START Supplied data
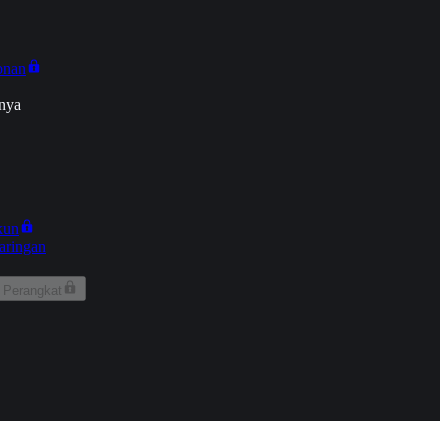
onan
nya
kun
aringan
 Perangkat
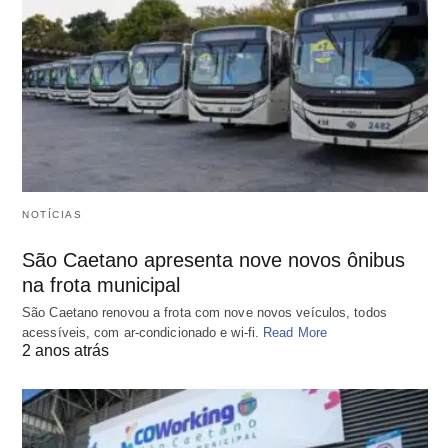
NOTÍCIAS
São Caetano apresenta nove novos ônibus
na frota municipal
São Caetano renovou a frota com nove novos veículos, todos
acessíveis, com ar-condicionado e wi-fi.
Read More
2 anos atrás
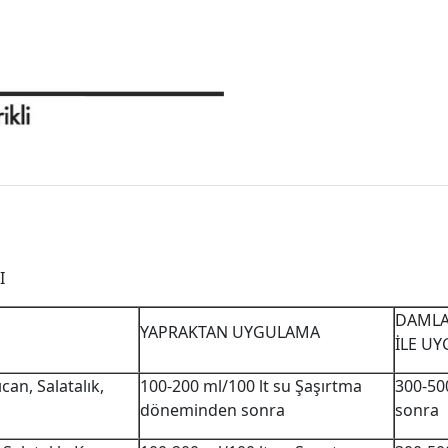
I
DAMLA
YAPRAKTAN UYGULAMA
İLE U
can, Salatalık,
100-200 ml/100 lt su Şaşırtma
300-50
döneminden sonra
sonra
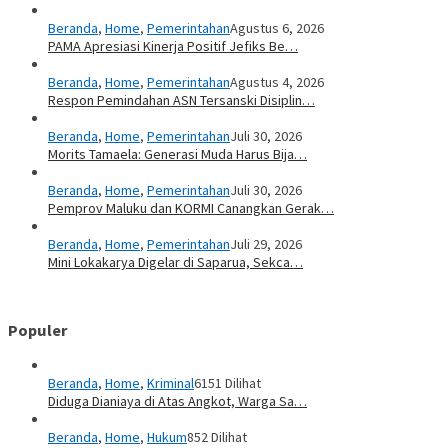
Beranda
,
Home
,
Pemerintahan
Agustus 6, 2026
PAMA Apresiasi Kinerja Positif Jefiks Be…
Beranda
,
Home
,
Pemerintahan
Agustus 4, 2026
Respon Pemindahan ASN Tersanski Disiplin…
Beranda
,
Home
,
Pemerintahan
Juli 30, 2026
Morits Tamaela: Generasi Muda Harus Bija…
Beranda
,
Home
,
Pemerintahan
Juli 30, 2026
Pemprov Maluku dan KORMI Canangkan Gerak…
Beranda
,
Home
,
Pemerintahan
Juli 29, 2026
Mini Lokakarya Digelar di Saparua, Sekca…
Populer
Beranda
,
Home
,
Kriminal
6151 Dilihat
Diduga Dianiaya di Atas Angkot, Warga Sa…
Beranda
,
Home
,
Hukum
852 Dilihat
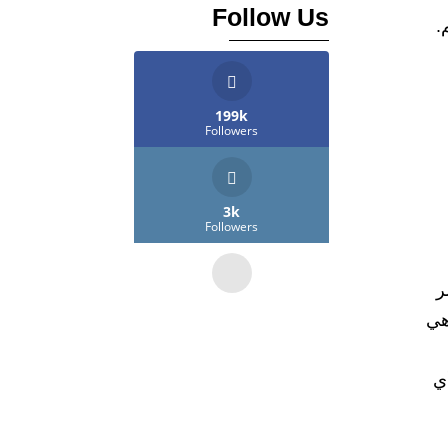
Follow Us
.
199k
Followers
3k
Followers
ر
45k
هي
Followers
أي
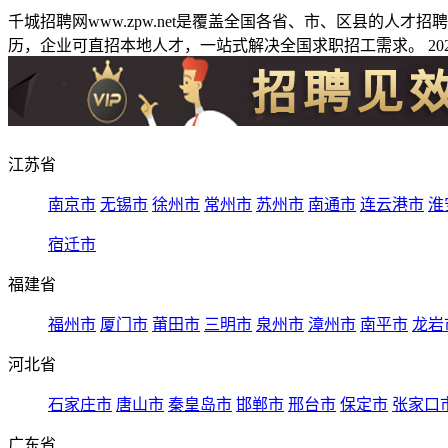
千城招聘网www.zpw.net是覆盖全国各省、市、区县的人
历，企业可直招本地人才，一站式解决全国求职招工需求。 2026
江苏省
南京市
无锡市
徐州市
常州市
苏州市
南通市
连云港市
淮
宿迁市
福建省
福州市
厦门市
莆田市
三明市
泉州市
漳州市
南平市
龙岩
河北省
石家庄市
唐山市
秦皇岛市
邯郸市
邢台市
保定市
张家口
广东省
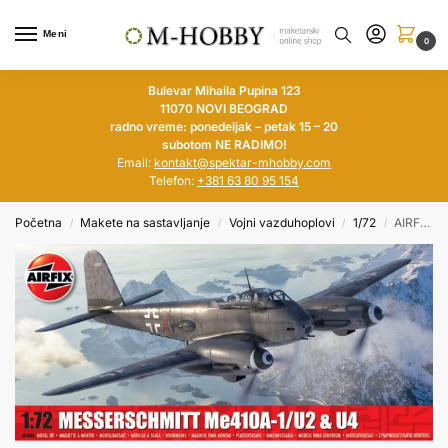
Meni
0
Bulevar Mihaila Pupina 123
11070 NOVI BEOGRAD
radno vreme: ponedeljak – petak 15 – 20
subotom NE RADIMO!
Email:
kontakt@spektar-mhobby.com
Telefon:
+381 63 80 95 154
Početna
Makete na sastavljanje
Vojni vazduhoplovi
1/72
AIRFIX 1/72 Messerschmitt Me 410A-1/U2 & U4
/
/
/
/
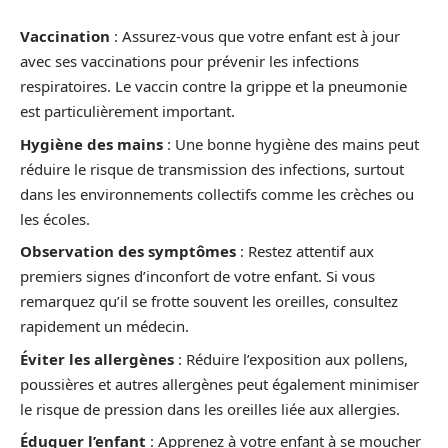
Vaccination
: Assurez-vous que votre enfant est à jour
avec ses vaccinations pour prévenir les infections
respiratoires. Le vaccin contre la grippe et la pneumonie
est particulièrement important.
Hygiène des mains
: Une bonne hygiène des mains peut
réduire le risque de transmission des infections, surtout
dans les environnements collectifs comme les crèches ou
les écoles.
Observation des symptômes
: Restez attentif aux
premiers signes d’inconfort de votre enfant. Si vous
remarquez qu’il se frotte souvent les oreilles, consultez
rapidement un médecin.
Éviter les allergènes
: Réduire l’exposition aux pollens,
poussières et autres allergènes peut également minimiser
le risque de pression dans les oreilles liée aux allergies.
Éduquer l’enfant
: Apprenez à votre enfant à se moucher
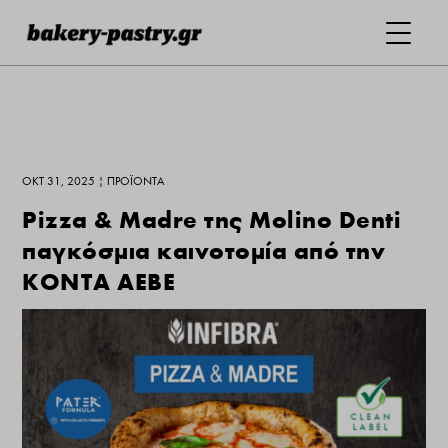
ΟΚΤ 31, 2025
|
ΠΡΟΪΌΝΤΑ
Pizza & Madre της Molino Denti
παγκόσμια καινοτομία από την
ΚΟΝΤΑ ΑΕΒΕ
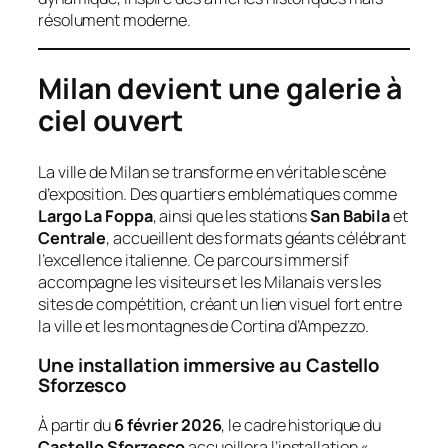
résolument moderne.
Milan devient une galerie à
ciel ouvert
La ville de Milan se transforme en véritable scène
d’exposition. Des quartiers emblématiques comme
Largo La Foppa
, ainsi que les stations
San Babila
et
Centrale
, accueillent des formats géants célébrant
l’excellence italienne. Ce parcours immersif
accompagne les visiteurs et les Milanais vers les
sites de compétition, créant un lien visuel fort entre
la ville et les montagnes de Cortina d’Ampezzo.
Une installation immersive au Castello
Sforzesco
À partir du
6 février 2026
, le cadre historique du
Castello Sforzesco
accueillera l’installation
«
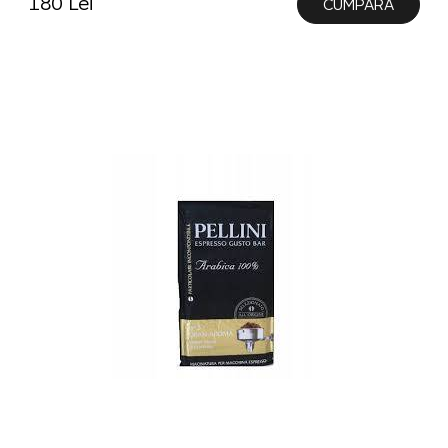
180 Lei
CUMPĂRĂ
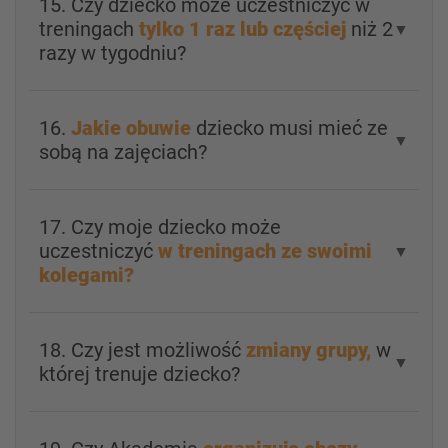
15. Czy dziecko może uczestniczyć w
treningach
tylko 1 raz lub częściej
niż 2
▼
razy w tygodniu?
16.
Jakie obuwie
dziecko musi mieć ze
▼
sobą na zajęciach?
17. Czy moje dziecko może
uczestniczyć
w treningach ze swoimi
▼
kolegami?
18. Czy jest możliwość
zmiany grupy,
w
▼
której trenuje dziecko?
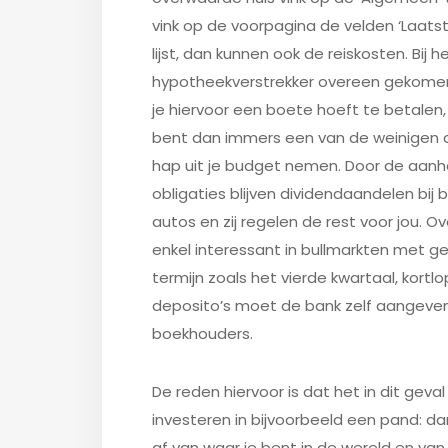
vink op de voorpagina de velden ‘Laatst
lijst, dan kunnen ook de reiskosten. Bij
hypotheekverstrekker overeen gekomen 
je hiervoor een boete hoeft te betalen, 
bent dan immers een van de weinigen di
hap uit je budget nemen. Door de aan
obligaties blijven dividendaandelen bij 
autos en zij regelen de rest voor jou. 
enkel interessant in bullmarkten met gem
termijn zoals het vierde kwartaal, kortl
deposito’s moet de bank zelf aangeven 
boekhouders.
De reden hiervoor is dat het in dit geval
investeren in bijvoorbeeld een pand: da
af van waar je bent in de wereld en van w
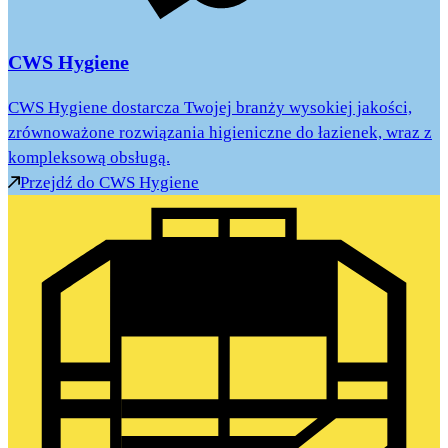
CWS Hygiene
CWS Hygiene dostarcza Twojej branży wysokiej jakości,
zrównoważone rozwiązania higieniczne do łazienek, wraz z
kompleksową obsługą.
Przejdź do CWS Hygiene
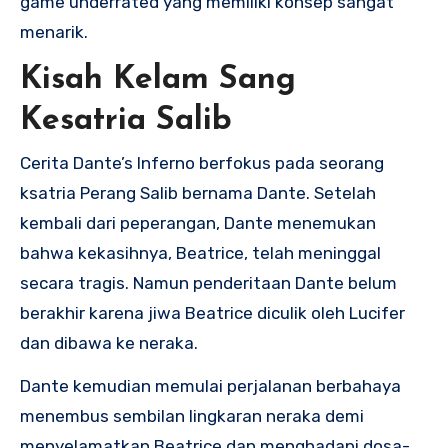
game underrated yang memiliki konsep sangat
menarik.
Kisah Kelam Sang
Kesatria Salib
Cerita Dante’s Inferno berfokus pada seorang
ksatria Perang Salib bernama Dante. Setelah
kembali dari peperangan, Dante menemukan
bahwa kekasihnya, Beatrice, telah meninggal
secara tragis. Namun penderitaan Dante belum
berakhir karena jiwa Beatrice diculik oleh Lucifer
dan dibawa ke neraka.
Dante kemudian memulai perjalanan berbahaya
menembus sembilan lingkaran neraka demi
menyelamatkan Beatrice dan menghadapi dosa-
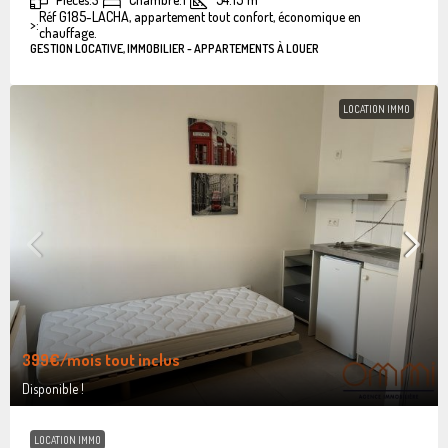
Réf G185-LACHA, appartement tout confort, économique en
>:
chauffage.
GESTION LOCATIVE, IMMOBILIER - APPARTEMENTS À LOUER
LOCATION IMMO
399€
/mois tout inclus
Disponible !
LOCATION IMMO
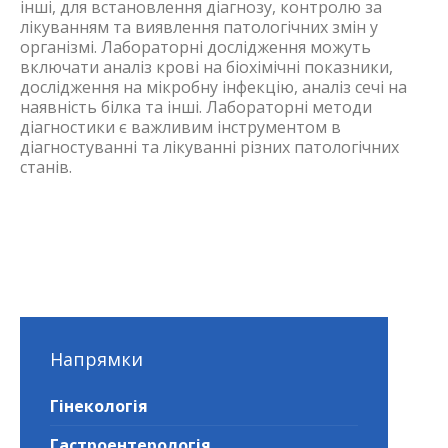
інші, для встановлення діагнозу, контролю за
лікуванням та виявлення патологічних змін у
організмі. Лабораторні дослідження можуть
включати аналіз крові на біохімічні показники,
дослідження на мікробну інфекцію, аналіз сечі на
наявність білка та інші. Лабораторні методи
діагностики є важливим інструментом в
діагностуванні та лікуванні різних патологічних
станів.
Напрямки
Гінекологія
Гастроентерологія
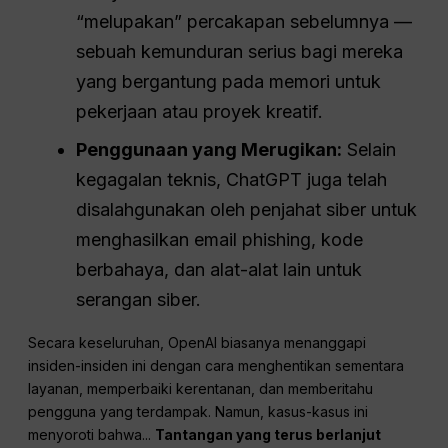
“melupakan” percakapan sebelumnya —
sebuah kemunduran serius bagi mereka
yang bergantung pada memori untuk
pekerjaan atau proyek kreatif.
Penggunaan yang Merugikan:
Selain
kegagalan teknis, ChatGPT juga telah
disalahgunakan oleh penjahat siber untuk
menghasilkan email phishing, kode
berbahaya, dan alat-alat lain untuk
serangan siber.
Secara keseluruhan, OpenAI biasanya menanggapi
insiden-insiden ini dengan cara menghentikan sementara
layanan, memperbaiki kerentanan, dan memberitahu
pengguna yang terdampak. Namun, kasus-kasus ini
menyoroti bahwa...
Tantangan yang terus berlanjut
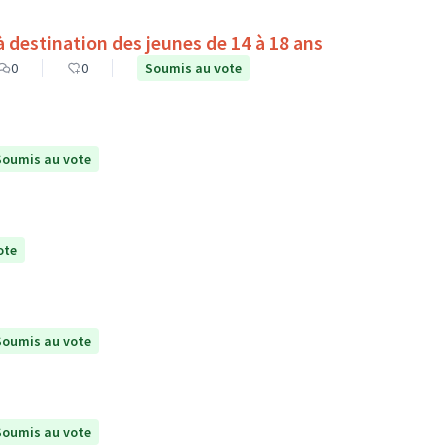
destination des jeunes de 14 à 18 ans
0
0
Soumis au vote
Soumis au vote
ote
Soumis au vote
Soumis au vote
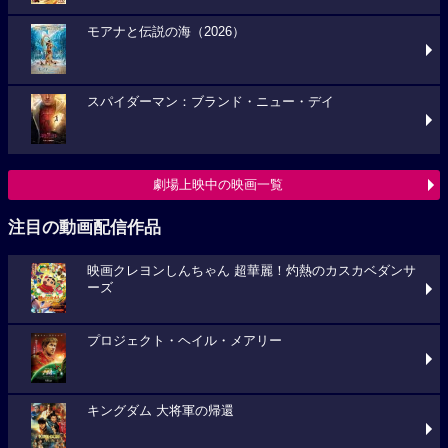
モアナと伝説の海（2026）
スパイダーマン：ブランド・ニュー・デイ
劇場上映中の映画一覧
注目の動画配信作品
映画クレヨンしんちゃん 超華麗！灼熱のカスカベダンサ
ーズ
プロジェクト・ヘイル・メアリー
キングダム 大将軍の帰還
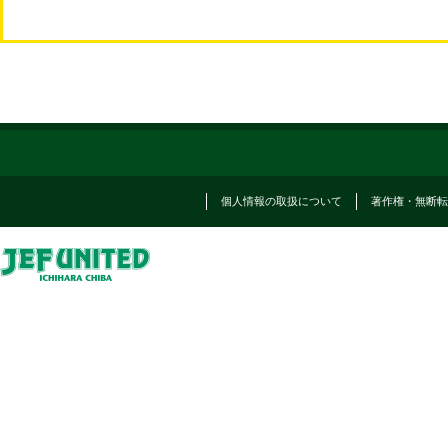
個人情報の取扱について
著作権・無断転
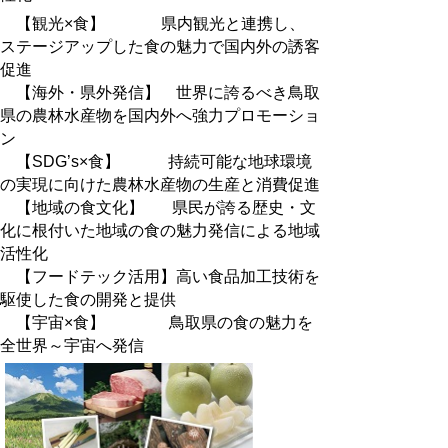
【観光×食】 県内観光と連携し、
ステージアップした食の魅力で国内外の誘客
促進
【海外・県外発信】 世界に誇るべき鳥取
県の農林水産物を国内外へ強力プロモーショ
ン
【SDG’s×食】 持続可能な地球環境
の実現に向けた農林水産物の生産と消費促進
【地域の食文化】 県民が誇る歴史・文
化に根付いた地域の食の魅力発信による地域
活性化
【フードテック活用】高い食品加工技術を
駆使した食の開発と提供
【宇宙×食】 鳥取県の食の魅力を
全世界～宇宙へ発信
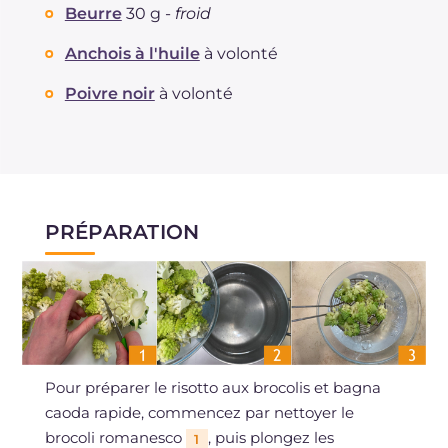
Beurre
30 g -
froid
Anchois à l'huile
à volonté
Poivre noir
à volonté
PRÉPARATION
Pour préparer le risotto aux brocolis et bagna
caoda rapide, commencez par nettoyer le
brocoli romanesco
, puis plongez les
1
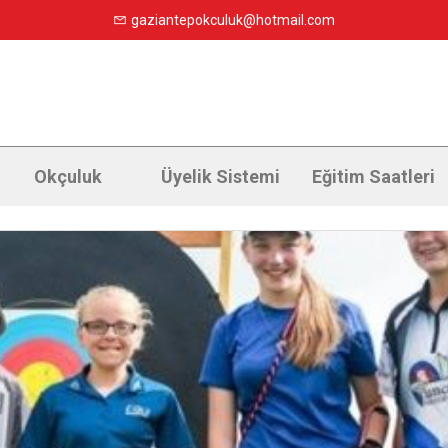
gaziantepokculuk@hotmail.com
Okçuluk
Üyelik Sistemi
Eğitim Saatleri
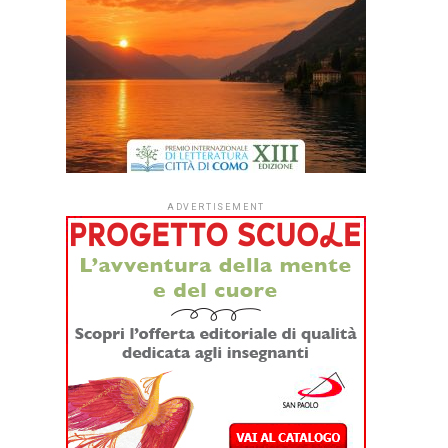
ADVERTISEMENT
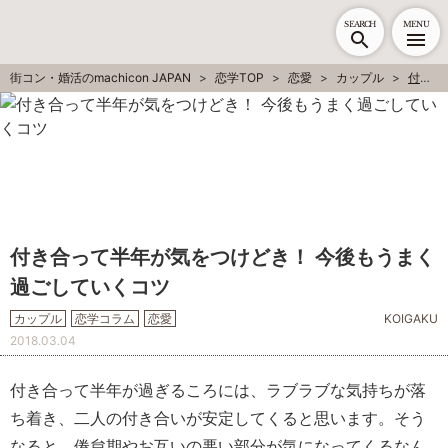
SEARCH
MENU
街コン・婚活のmachicon JAPAN
恋学TOP
恋愛
カップル
付き合って半年が気をつけどき！ 今後もうまく過ごしていくコツ
付き合って半年が気をつけどき！ 今後もうまく
過ごしていくコツ
カップル
恋学コラム
恋愛
KOIGAKU
2018.03.04
付き合って半年が過ぎるころには、ラブラブな気持ちが落
ち着き、二人の付き合いが安定してくると思います。そう
なると、倦怠期やお互いの悪い部分が気になってくるなん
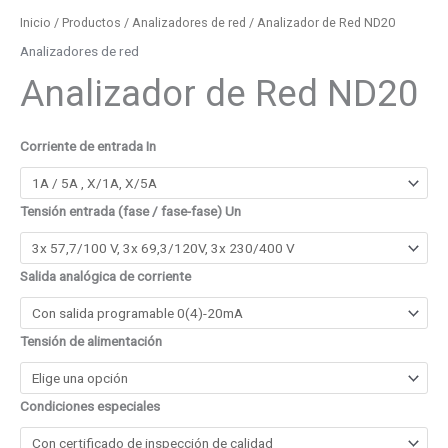
Inicio
/
Productos
/
Analizadores de red
/ Analizador de Red ND20
Analizadores de red
Analizador de Red ND20
Corriente de entrada In
Tensión entrada (fase / fase-fase) Un
Salida analógica de corriente
Tensión de alimentación
Condiciones especiales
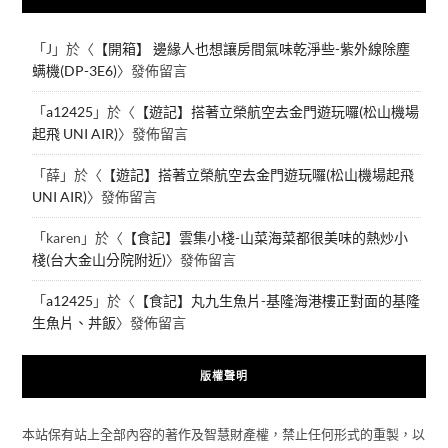
「
J
」於〈
【開箱】 邊緣人也想讓房間氣味乾淨些-紫外線除塵
螨機(DP-3E6)
〉發佈留言
「
a12425
」於〈
【遊記】搭著立榮航空去金門遊玩囉(松山機場
起飛 UNI AIR)
〉發佈留言
「
薛
」於〈
【遊記】搭著立榮航空去金門遊玩囉(松山機場起飛
UNI AIR)
〉發佈留言
「
karen
」於〈
【食記】雲集小棧-山菜海菜都很美味的熱炒小
棧(台大金山分院附近)
〉發佈留言
「
a12425
」於〈
【食記】丸九生魚片-基隆海港樓正對面的基隆
生魚片、丼飯
〉發佈留言
版權聲明
本站保有站上全部內容的著作及智慧財產權，禁止任何形式的重製，以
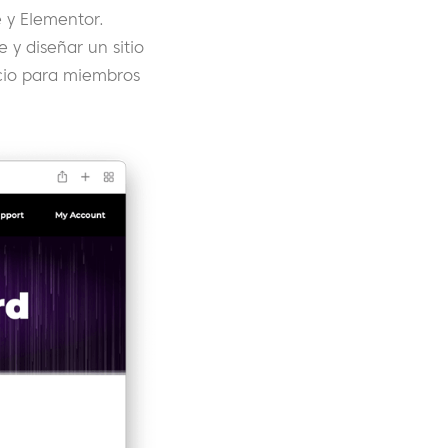
 y Elementor.
y diseñar un sitio
cio para miembros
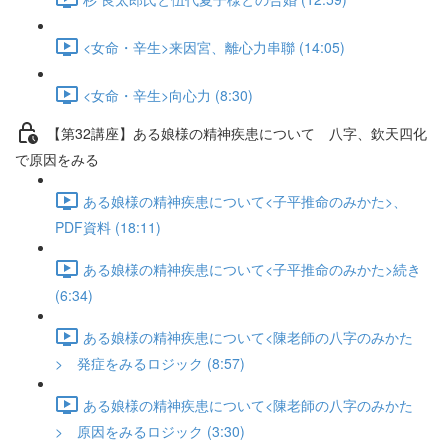
<女命・辛生>来因宮、離心力串聯 (14:05)
<女命・辛生>向心力 (8:30)
【第32講座】ある娘様の精神疾患について 八字、欽天四化
で原因をみる
ある娘様の精神疾患について<子平推命のみかた>、
PDF資料 (18:11)
ある娘様の精神疾患について<子平推命のみかた>続き
(6:34)
ある娘様の精神疾患について<陳老師の八字のみかた
> 発症をみるロジック (8:57)
ある娘様の精神疾患について<陳老師の八字のみかた
> 原因をみるロジック (3:30)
END Supplied data
Reproduce, word for word, every line from the start of the records down to and including the line with "rapidement un médecin."; skip the pictures.

onan
nya
kun
aringan
 Perangkat
NOTÍCIAS
São Caetano apresenta nove novos ônibus
na frota municipal
São Caetano renovou a frota com nove novos veículos, todos
acessíveis, com ar-condicionado e wi-fi.
Read More
2 anos atrás
I
DAMLA
YAPRAKTAN UYGULAMA
İLE U
can, Salatalık,
100-200 ml/100 lt su Şaşırtma
300-50
döneminden sonra
sonra
Beranda
,
Home
,
Pemerintahan
Agustus 6, 2026
PAMA Apresiasi Kinerja Positif Jefiks Be…
Beranda
,
Home
,
Pemerintahan
Agustus 4, 2026
Respon Pemindahan ASN Tersanski Disiplin…
Beranda
,
Home
,
Pemerintahan
Juli 30, 2026
Morits Tamaela: Generasi Muda Harus Bija…
Beranda
,
Home
,
Pemerintahan
Juli 30, 2026
Pemprov Maluku dan KORMI Canangkan Gerak…
Beranda
,
Home
,
Pemerintahan
Juli 29, 2026
Mini Lokakarya Digelar di Saparua, Sekca…
Populer
Beranda
,
Home
,
Kriminal
6151 Dilihat
Diduga Dianiaya di Atas Angkot, Warga Sa…
Beranda
,
Home
,
Hukum
852 Dilihat
Follow Us
.
199k
Followers
3k
Followers
ر
45k
هي
Followers
أي
千城招聘网www.zpw.net是覆盖全国各省、市、区县的人
历，企业可直招本地人才，一站式解决全国求职招工需求。 2026
江苏省
南京市
无锡市
徐州市
常州市
苏州市
南通市
连云港市
淮
宿迁市
福建省
福州市
厦门市
莆田市
三明市
泉州市
漳州市
南平市
龙岩
河北省
石家庄市
唐山市
秦皇岛市
邯郸市
邢台市
保定市
张家口
广东省
Meni
0
Bulevar Mihaila Pupina 123
11070 NOVI BEOGRAD
radno vreme: ponedeljak – petak 15 – 20
subotom NE RADIMO!
Email:
kontakt@spektar-mhobby.com
Telefon:
+381 63 80 95 154
Početna
Makete na sastavljanje
Vojni vazduhoplovi
1/72
AIRFIX 1/72 Messerschmitt Me 410A-1/U2 & U4
/
/
/
/
Vaccination
: Assurez-vous que votre enfant est à jour
avec ses vaccinations pour prévenir les infections
respiratoires. Le vaccin contre la grippe et la pneumonie
est particulièrement important.
Hygiène des mains
: Une bonne hygiène des mains peut
réduire le risque de transmission des infections, surtout
dans les environnements collectifs comme les crèches ou
les écoles.
Observation des symptômes
: Restez attentif aux
premiers signes d’inconfort de votre enfant. Si vous
remarquez qu’il se frotte souvent les oreilles, consultez
rapidement un médecin.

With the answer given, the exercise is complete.